Re: references to COVID and contemporary music, I don't know how specific you were planning on being (e.g. references to particular contemporary songs/artists) - would it be possible instead to be more generic or even come up with fictional artists/songs? I'm not sure how YA novelists are handling the COVID issue, I imagine many of them probably just don't refer to it at all (is there a need to state what year it's set in?) but it might be worth seeking out any examples of recent novels which do acknowledge it, just to see how they've gone about it.

Best of luck anyway, interested to hear how you get on.

dead-ced-dead

#12
Thank you for the above. I'm away from the keyboard so I won't address everything you wrote but the streaming point is a very good one.

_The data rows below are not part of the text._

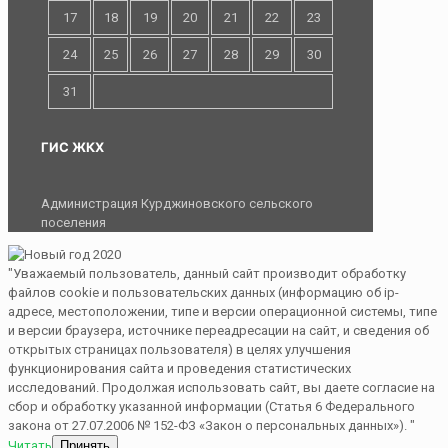
17
18
19
20
21
22
23
24
25
26
27
28
29
30
31
ГИС ЖКХ
Администрация Курджиновского сельского
поселения
"Уважаемый пользователь, данный сайт производит обработку
файлов cookie и пользовательских данных (информацию об ip-
адресе, местоположении, типе и версии операционной системы, типе
и версии браузера, источнике переадресации на сайт, и сведения об
открытых страницах пользователя) в целях улучшения
функционирования сайта и проведения статистических
исследований. Продолжая использовать сайт, вы даете согласие на
сбор и обработку указанной информации (Статья 6 Федерального
закона от 27.07.2006 № 152-ФЗ «Закон о персональных данных»). "
Читать
Принять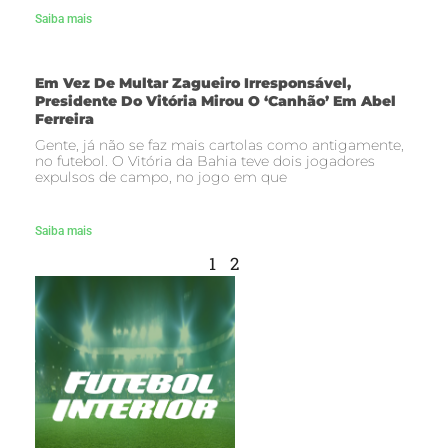
Saiba mais
Em Vez De Multar Zagueiro Irresponsável,
Presidente Do Vitória Mirou O ‘canhão’ Em Abel
Ferreira
Gente, já não se faz mais cartolas como antigamente,
no futebol. O Vitória da Bahia teve dois jogadores
expulsos de campo, no jogo em que
Saiba mais
1
2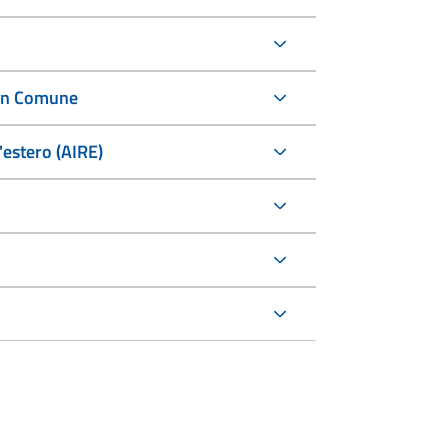
i in Comune
l'estero (AIRE)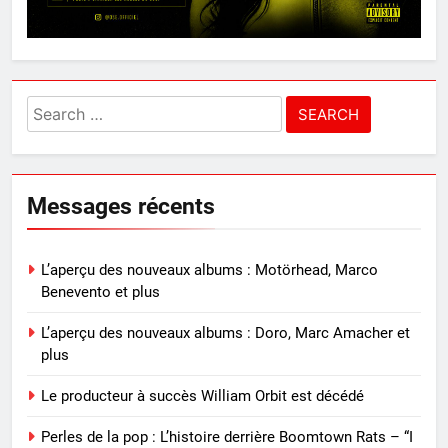
Search
for:
Messages récents
L’aperçu des nouveaux albums : Motörhead, Marco
Benevento et plus
L’aperçu des nouveaux albums : Doro, Marc Amacher et
plus
Le producteur à succès William Orbit est décédé
Perles de la pop : L’histoire derrière Boomtown Rats – “I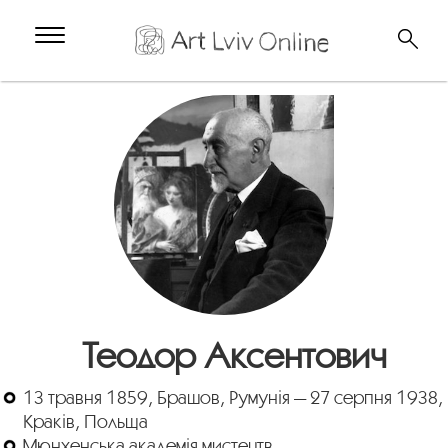
Теодор Аксентович
13 травня 1859, Брашов, Румунія — 27 серпня 1938,
Краків, Польща
Мюнхенська академія мистецтв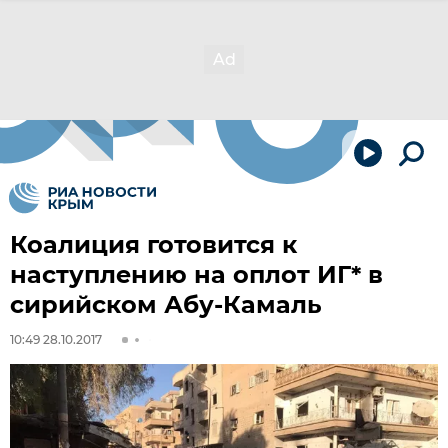
Коалиция готовится к
наступлению на оплот ИГ* в
сирийском Абу-Камаль
10:49 28.10.2017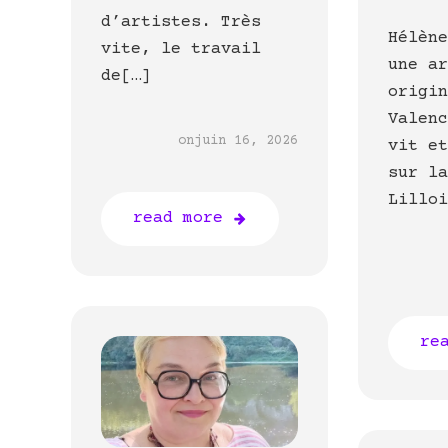
d’artistes. Très
Hélèn
vite, le travail
une a
de[…]
origi
Valen
on
juin 16, 2026
vit e
sur l
Lillo
read more
re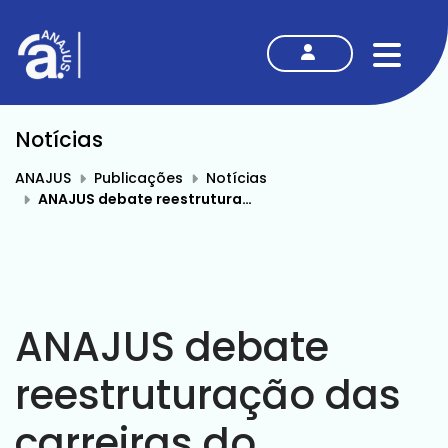
MENU
Notícias
ANAJUS
Publicações
Notícias
ANAJUS debate reestruturação das carreiras do Judiciário em reunião com Presidente do STF
ANAJUS debate
reestruturação das
carreiras do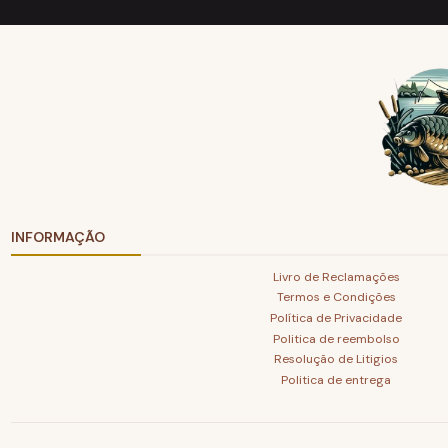
INFORMAÇÃO
Livro de Reclamações
Termos e Condições
Política de Privacidade
Politica de reembolso
Resolução de Litigios
Politica de entrega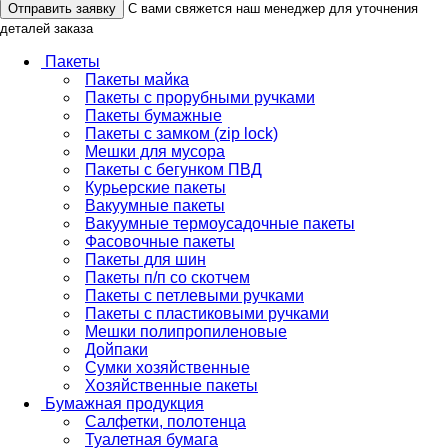
Отправить заявку
С вами свяжется наш менеджер для уточнения
деталей заказа
Пакеты
Пакеты майка
Пакеты с прорубными ручками
Пакеты бумажные
Пакеты с замком (zip lock)
Мешки для мусора
Пакеты с бегунком ПВД
Курьерские пакеты
Вакуумные пакеты
Вакуумные термоусадочные пакеты
Фасовочные пакеты
Пакеты для шин
Пакеты п/п со скотчем
Пакеты с петлевыми ручками
Пакеты с пластиковыми ручками
Мешки полипропиленовые
Дойпаки
Сумки хозяйственные
Хозяйственные пакеты
Бумажная продукция
Салфетки, полотенца
Туалетная бумага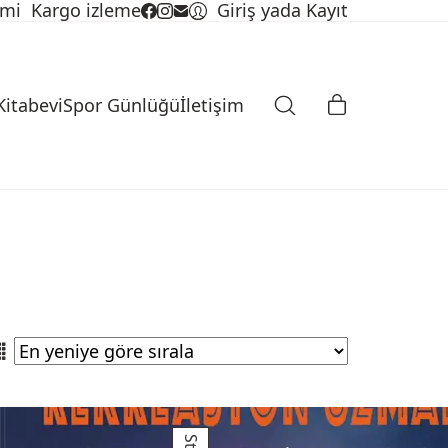
imi
Kargo izleme
Giriş yada Kayıt
Kitabevi
Spor Günlüğü
İletişim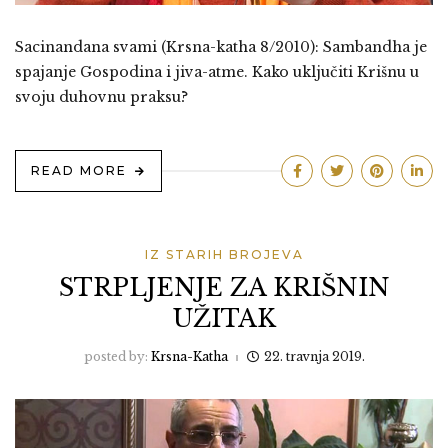
Sacinandana svami (Krsna-katha 8/2010): Sambandha je
spajanje Gospodina i jiva-atme. Kako uključiti Krišnu u
svoju duhovnu praksu?
READ MORE
IZ STARIH BROJEVA
STRPLJENJE ZA KRIŠNIN
UŽITAK
posted by:
Krsna-Katha
22. travnja 2019.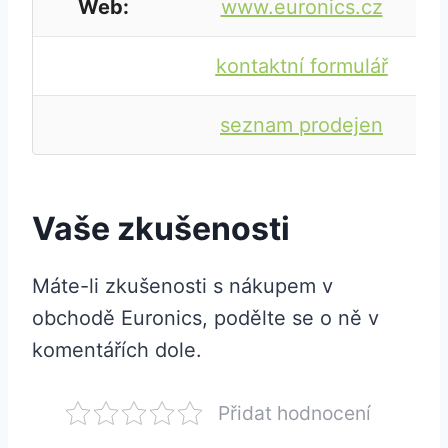
Web:
www.euronics.cz
kontaktní formulář
seznam prodejen
Vaše zkušenosti
Máte-li zkušenosti s nákupem v
obchodě Euronics, podělte se o ně v
komentářích dole.
Přidat hodnocení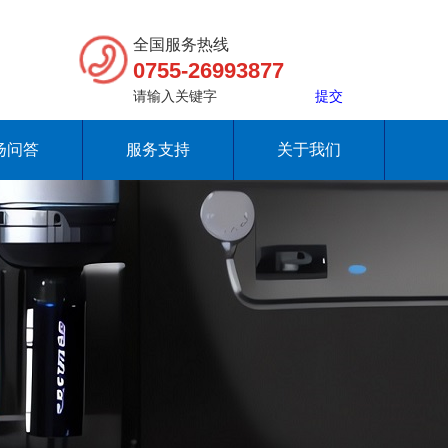
全国服务热线
0755-26993877
扬问答
服务支持
关于我们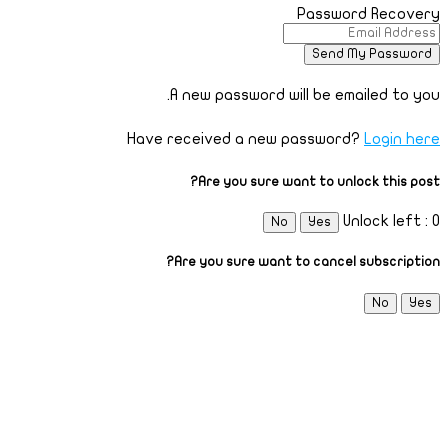
Password Recovery
A new password will be emailed to you.
Have received a new password?
Login here
Are you sure want to unlock this post?
Unlock left : 0
No
Yes
Are you sure want to cancel subscription?
No
Yes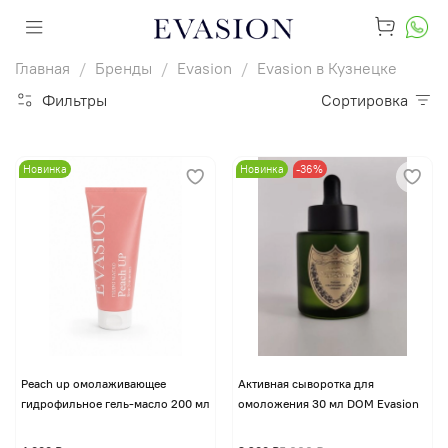
Главная
Бренды
Evasion
Evasion в Кузнецке
Фильтры
Сортировка
Новинка
Новинка
-36%
Peach up омолаживающее
Активная сыворотка для
гидрофильное гель-масло 200 мл
омоложения 30 мл DOM Evasion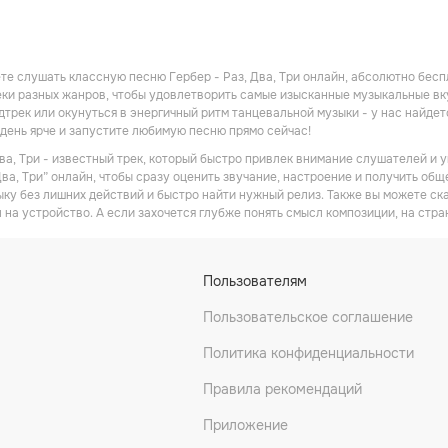
те слушать классную песню Гербер - Раз, Два, Три онлайн, абсолютно бесп
ки разных жанров, чтобы удовлетворить самые изысканные музыкальные вкус
трек или окунуться в энергичный ритм танцевальной музыки - у нас найдет
день ярче и запустите любимую песню прямо сейчас!
Два, Три - известный трек, который быстро привлек внимание слушателей и 
Два, Три” онлайн, чтобы сразу оценить звучание, настроение и получить общ
ку без лишних действий и быстро найти нужный релиз. Также вы можете ска
 на устройство. А если захочется глубже понять смысл композиции, на стра
Пользователям
Пользовательское соглашение
Политика конфиденциальности
Правила рекомендаций
Приложение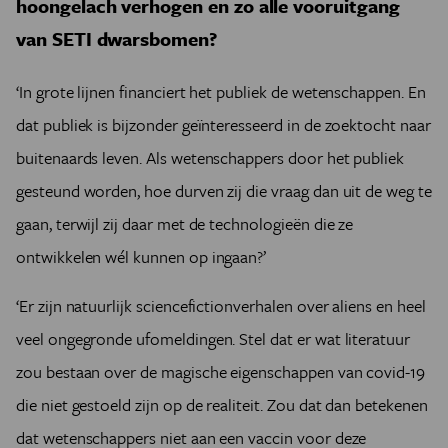
hoongelach verhogen en zo alle vooruitgang
van SETI dwarsbomen?
‘In grote lijnen financiert het publiek de wetenschappen. En
dat publiek is bijzonder geïnteresseerd in de zoektocht naar
buitenaards leven. Als wetenschappers door het publiek
gesteund worden, hoe durven zij die vraag dan uit de weg te
gaan, terwijl zij daar met de technologieën die ze
ontwikkelen wél kunnen op ingaan?’
‘Er zijn natuurlijk sciencefictionverhalen over aliens en heel
veel ongegronde ufomeldingen. Stel dat er wat literatuur
zou bestaan over de magische eigenschappen van covid-19
die niet gestoeld zijn op de realiteit. Zou dat dan betekenen
dat wetenschappers niet aan een vaccin voor deze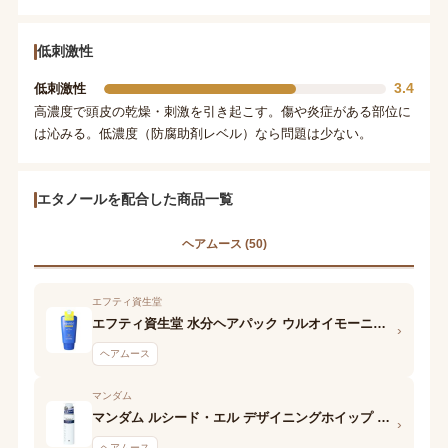
低刺激性
3.4
低刺激性
高濃度で頭皮の乾燥・刺激を引き起こす。傷や炎症がある部位に
は沁みる。低濃度（防腐助剤レベル）なら問題は少ない。
エタノールを配合した商品一覧
ヘアムース (50)
エフティ資生堂
エフティ資生堂 水分ヘアパック ウルオイモーニングムース
›
ヘアムース
マンダム
マンダム ルシード・エル デザイニングホイップ ビューティウェーブフォーム
›
ヘアムース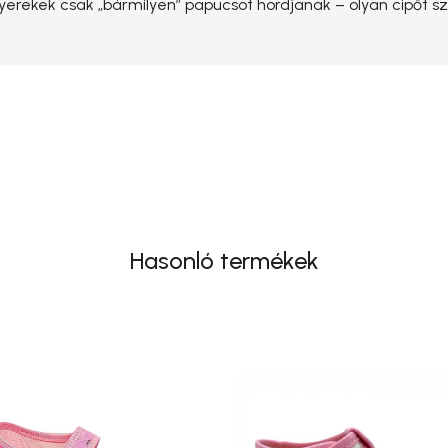
gyerekek csak „bármilyen” papucsot hordjanak – olyan cipőt sz
Hasonló termékek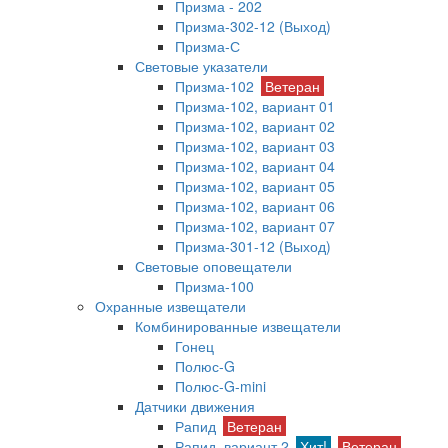
Призма - 202
Призма-302-12 (Выход)
Призма-С
Световые указатели
Призма-102
Ветеран
Призма-102, вариант 01
Призма-102, вариант 02
Призма-102, вариант 03
Призма-102, вариант 04
Призма-102, вариант 05
Призма-102, вариант 06
Призма-102, вариант 07
Призма-301-12 (Выход)
Световые оповещатели
Призма-100
Охранные извещатели
Комбинированные извещатели
Гонец
Полюс-G
Полюс-G-mini
Датчики движения
Рапид
Ветеран
Рапид, вариант 2
Хит!
Ветеран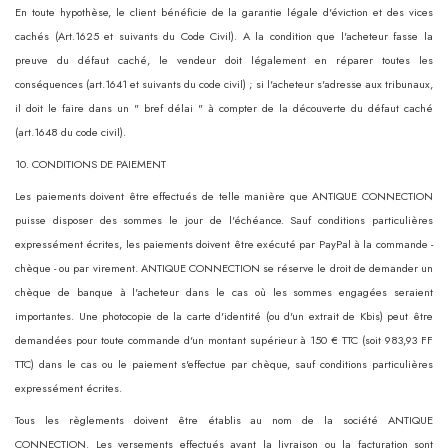
En toute hypothèse, le client bénéficie de la garantie légale d'éviction et des vices
cachés (Art.1625 et suivants du Code Civil). A la condition que l'acheteur fasse la
preuve du défaut caché, le vendeur doit légalement en réparer toutes les
conséquences (art.1641 et suivants du code civil) ; si l'acheteur s'adresse aux tribunaux,
il doit le faire dans un " bref délai " à compter de la découverte du défaut caché
(art.1648 du code civil).
10. CONDITIONS DE PAIEMENT
Les paiements doivent être effectués de telle manière que ANTIQUE CONNECTION
puisse disposer des sommes le jour de l'échéance. Sauf conditions particulières
expressément écrites, les paiements doivent être exécuté par PayPal à la commande -
chèque - ou par virement. ANTIQUE CONNECTION se réserve le droit de demander un
chèque de banque à l'acheteur dans le cas où les sommes engagées seraient
importantes. Une photocopie de la carte d'identité (ou d'un extrait de Kbis) peut être
demandées pour toute commande d'un montant supérieur à 150 € TTC (soit 983,93 FF
TTC) dans le cas ou le paiement s'effectue par chèque, sauf conditions particulières
expressément écrites.
Tous les règlements doivent être établis au nom de la société ANTIQUE
CONNECTION. Les versements effectués avant la livraison ou la facturation sont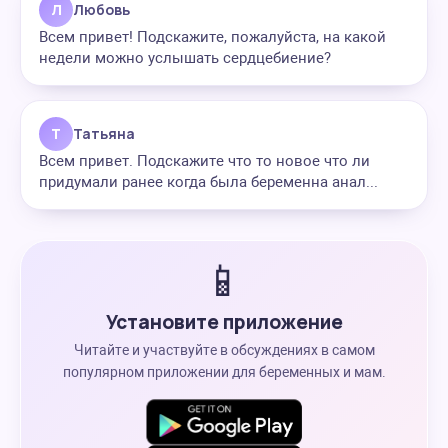
Л
Любовь
Всем привет! Подскажите, пожалуйста, на какой
недели можно услышать сердцебиение?
Т
Татьяна
Всем привет. Подскажите что то новое что ли
придумали ранее когда была беременна анал...
📱
Установите приложение
Читайте и участвуйте в обсуждениях в самом
популярном приложении для беременных и мам.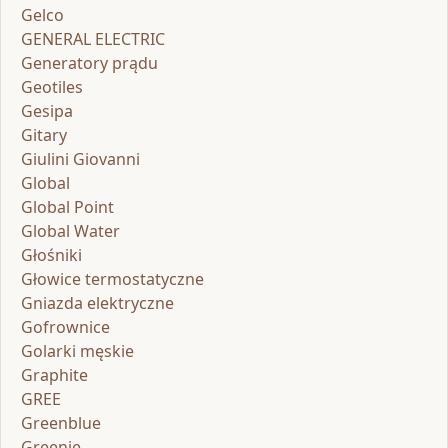
Gelco
GENERAL ELECTRIC
Generatory prądu
Geotiles
Gesipa
Gitary
Giulini Giovanni
Global
Global Point
Global Water
Głośniki
Głowice termostatyczne
Gniazda elektryczne
Gofrownice
Golarki męskie
Graphite
GREE
Greenblue
Greenie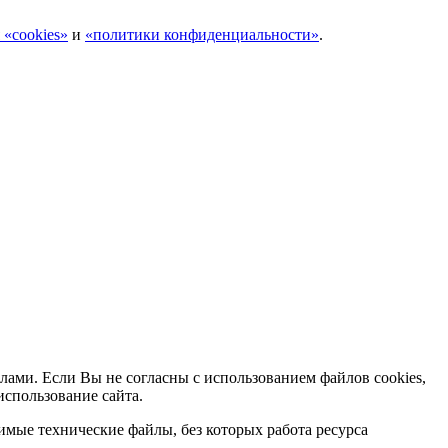
 «cookies»
и
«политики конфиденциальности»
.
лами. Если Вы не согласны с использованием файлов cookies,
использование сайта.
мые технические файлы, без которых работа ресурса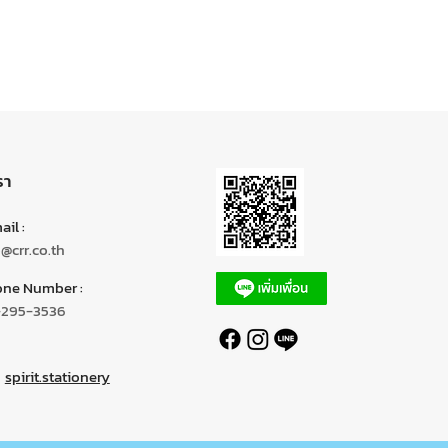
รา
il :
o@crr.co.th
ne Number :
-295-3536
spirit.stationery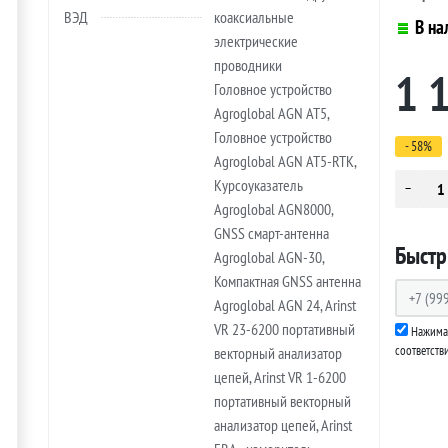
ВЭД
коаксиальные
В на
электрические
проводники
1 
Головное устройство
Agroglobal AGN AT5,
Головное устройство
- 58%
Agroglobal AGN AT5-RTK,
Курсоуказатель
Agroglobal AGN8000,
GNSS смарт-антенна
Быстр
Agroglobal AGN-30,
Компактная GNSS антенна
Agroglobal AGN 24, Arinst
VR 23-6200 портативный
Нажимая
соответств
векторный анализатор
цепей, Arinst VR 1-6200
портативный векторный
анализатор цепей, Arinst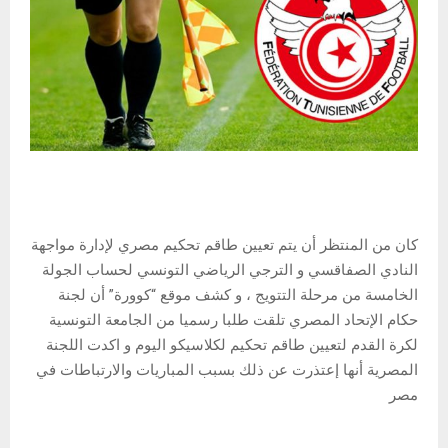
كان من المنتظر أن يتم تعيين طاقم تحكيم مصري لإدارة مواجهة
النادي الصفاقسي و الترجي الرياضي التونسي لحساب الجولة
الخامسة من مرحلة التتويج ، و كشف موقع “كوورة” أن لجنة
حكام الإتحاد المصري تلقت طلبا رسميا من الجامعة التونسية
لكرة القدم لتعيين طاقم تحكيم لكلاسيكو اليوم و اكدت اللجنة
المصرية أنها إعتذرت عن ذلك بسبب المباريات والارتباطات في
مصر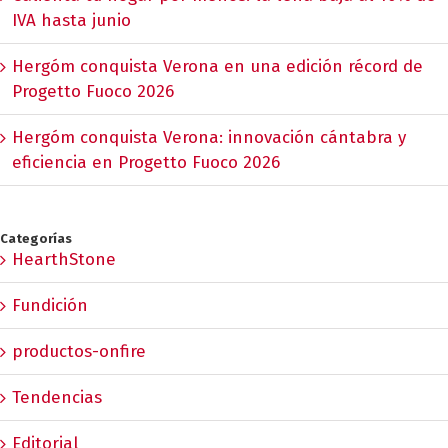
IVA hasta junio
Hergóm conquista Verona en una edición récord de
Progetto Fuoco 2026
Hergóm conquista Verona: innovación cántabra y
eficiencia en Progetto Fuoco 2026
Categorías
HearthStone
Fundición
productos-onfire
Tendencias
Editorial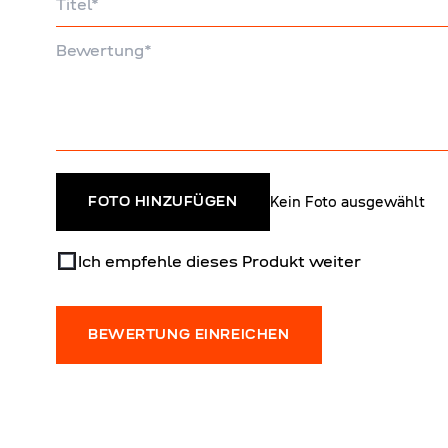
Bewertung
Kein Foto ausgewählt
FOTO HINZUFÜGEN
Ich empfehle dieses Produkt weiter
BEWERTUNG EINREICHEN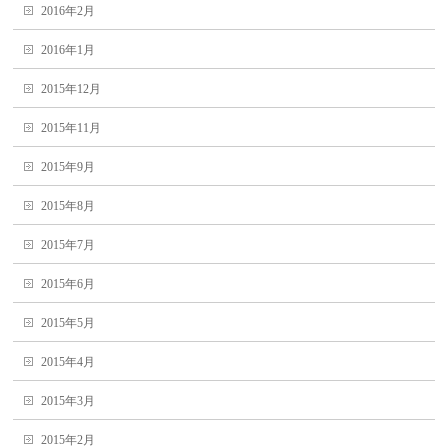
2016年2月
2016年1月
2015年12月
2015年11月
2015年9月
2015年8月
2015年7月
2015年6月
2015年5月
2015年4月
2015年3月
2015年2月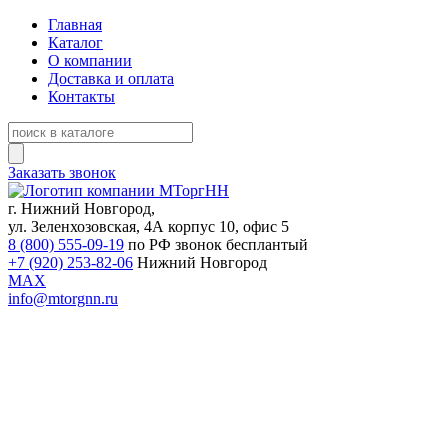
Главная
Каталог
О компании
Доставка и оплата
Контакты
Заказать звонок
г. Нижний Новгород,
ул. Зеленхозовская, 4А корпус 10, офис 5
8 (800) 555-09-19
по РФ звонок бесплантый
+7 (920) 253-82-06
Нижний Новгород
MAX
info@mtorgnn.ru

This is actually perfect, because one thing I was proud of when writing the book, is I didn't write any manufactured Mean Girls' esque rivalry and sort of made the main character's mind her own worst enemy. This way the other school kids are just normal. You have your friends and the people you ignore. So to further normalise them, I can add a few paragraph's to explain that Emily's obsession with is part defence mechanism/part crutch/partly due to her being on the spectrum.